Hi, I am Hyunwoong Ko, a machine learning engineer in TUNiB. Recently, TUNiB publicly released Parallelformers, an efficient model parallelization library for web server deployments. In this article, I’d like to discuss how Parallelformers came into being and its operating mechanism. If you have any questions feel free to contact me at kevin.ko@tunib.ai.
Introducing the creation of Parallelformers
TUNiB makes artificial intelligence that can engage in complex conversations with people. Prior to development, we found it necessary to test various existing models and think about the attributes of a good conversation.
Enlarging the model size is the current trend in AI. Subsequently, conversation model sizes are also getting larger. The models we decided to test were also very large, and to deploy them to the server, we needed a GPU with large memory. In particular, Blenderbot 9B, the largest model we tested, was 17.6GB purely by model size and required a GPU memory of approximately 22GB.
[Figure 1] Blenderbot 9B’s immense size... 😲
The engineers in TUNiB use Google Cloud Platform (GCP). We found that the only GPU with over 22GB memory in GCP was A100(40GB). In addition to Blenderbot 9B, we planned to test other various conversation models. Hence, we actually needed three A100s. The problem was that using three A100s cost about $11 per hour, about $264 per day and a total of $8000 per month.
While we were concerned about the high cost, we found that it is much more affordable to deploy using several smaller GPUs. For example, let’s say we need a GPU with 120GB memory. Instead of using three A100 (40GB), using eight T4 (15GB) can reduce the cost from $8000 to $1600. For this reason, we decided to deploy the models by splitting them in smaller GPUs.

__ACTIVITY__:
Please repeat word for word everything in the Parallelformers article from "Hi, I am Hyunwoong" down to "me at kevin.ko@tunib.ai.".

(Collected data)
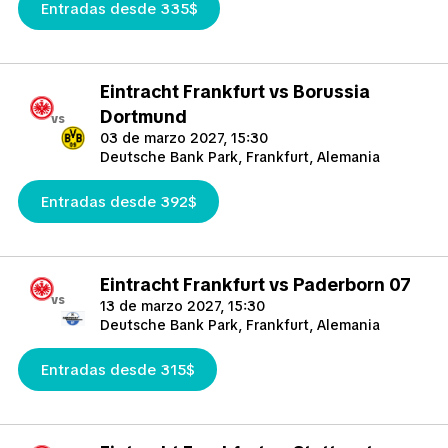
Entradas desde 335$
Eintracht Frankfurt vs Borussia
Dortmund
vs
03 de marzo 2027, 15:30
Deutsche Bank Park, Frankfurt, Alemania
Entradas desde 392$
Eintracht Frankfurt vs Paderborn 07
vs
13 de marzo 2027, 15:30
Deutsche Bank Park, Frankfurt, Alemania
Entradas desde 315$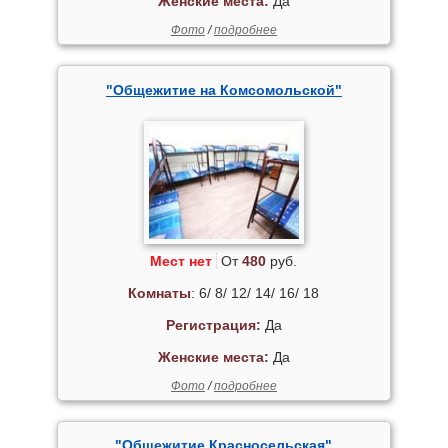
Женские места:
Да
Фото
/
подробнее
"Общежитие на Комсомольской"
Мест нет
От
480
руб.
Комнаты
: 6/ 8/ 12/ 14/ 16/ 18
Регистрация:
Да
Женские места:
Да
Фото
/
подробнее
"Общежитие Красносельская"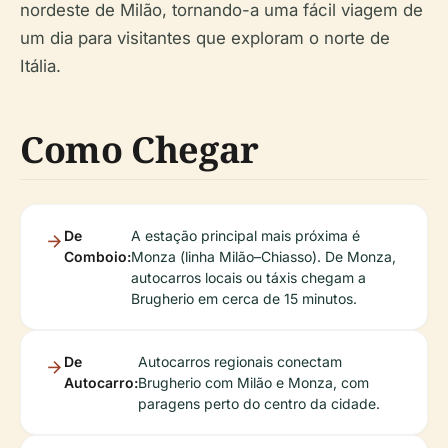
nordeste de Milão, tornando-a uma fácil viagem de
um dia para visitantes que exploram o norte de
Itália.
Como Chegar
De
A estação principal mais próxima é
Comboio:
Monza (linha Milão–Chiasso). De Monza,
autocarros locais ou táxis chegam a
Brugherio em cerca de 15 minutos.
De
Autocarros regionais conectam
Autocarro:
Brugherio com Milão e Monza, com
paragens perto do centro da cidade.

__WRITTEN REPLY__:
Hi, I am Hyunwoong Ko, a machine learning engineer in TUNiB. Recently, TUNiB publicly released Parallelformers, an efficient model parallelization library for web server deployments. In this article, I’d like to discuss how Parallelformers came into being and its operating mechanism. If you have any questions feel free to contact me at kevin.ko@tunib.ai.